I'm reading a book by some psychologists who set up groups to help boys practice emotional fluency and relationships, and one of the most striking things about it is their use of stories from their own boyhoods and the way those stories open up the boys' willingness to talk about their own vulnerable moments. These are not stories about, "When I was a boy, I always did the right thing, not like YOU." They're more like, "I felt the way you feel, and sometimes I made choices that were uncomfortable. These problems are real." Sounds like it worked really well in their groups.
post #12 of 15
Childhood was a very stressful time for me. I always thought people who said they'd love to be children again are nuts.

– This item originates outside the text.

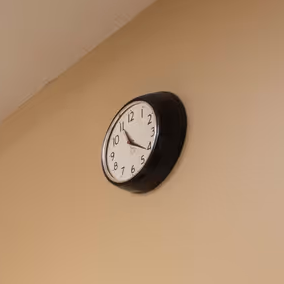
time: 11:21
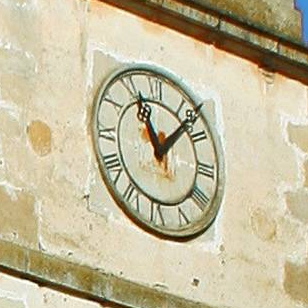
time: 11:07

It wasn't anything about my lifestyle: parents were married, dad was only unemployed for a short while and then only once. It was just a lot of anxiety about emotions, and interpersonal issues and school stress.
post #13 of 15
Thread Starter 
you know i realise once school starts its really stressful.

but i really wasnt aware that babyhood was stressful too. i didnt think about it. but now that i look back i realise how stressful it must have been for my dd. how much she cried because i couldnot understand what she wanted. that crying itself was a stress reliever.

i guess teh moment you are created when you probably have a mind life gets stressful - even in utero.

and thalia you are absolutely right. good parenting can only do so much. lookign back i am so grateful i got to spend the amount of time i got to spend with my dd esp. when seh was younger. i wish i could have spent more but life did not allow that to happen. and she had to learn and discover challenges on her own. poor kid!!!!
post #14 of 15
In my personal experience, childhood was not stressful. I mean, sure, I experienced stressful moments, but overall it was pretty carefree. I was an anxious kid (and am an anxious adult), but really only remember experiencing anxiety in school situations (mostly putting academic pressure on myself, or navigating social situations). I didn't grow up to remember any of those experiences as horribly stressful, although they were indeed stressful at the time. Like childbirth, time has numbed my memory of the pain

My own dd is also anxious. There are times when she is like me as a kid, and generally enjoys life. There was a period of time (last year, specifically), when she was overwhelmed with anxiety and was not enjoying life. I understood that to mean that her anxiety was becoming a serious issue needing professional attention. We found a wonderful counselor for her, and it helped her a lot. FTR, my dd was 6.5 when we started counseling, and is now 8. She still struggles with some things (worries before a friend's birthday party, rather than being excited, for instance), but she is able to manage her normal days without undue stress or anxiety.
post #15 of 15
From a global point of view, absolutely. I think sadly, children who have reasonably stress-free childhoods are in the minority. Dh growing up in east Africa certainly has happy memories, but his childhood *was* very stressful.


I had an easy, comfortable childhood but there were certainly moments of stress that I remember, even when things were good.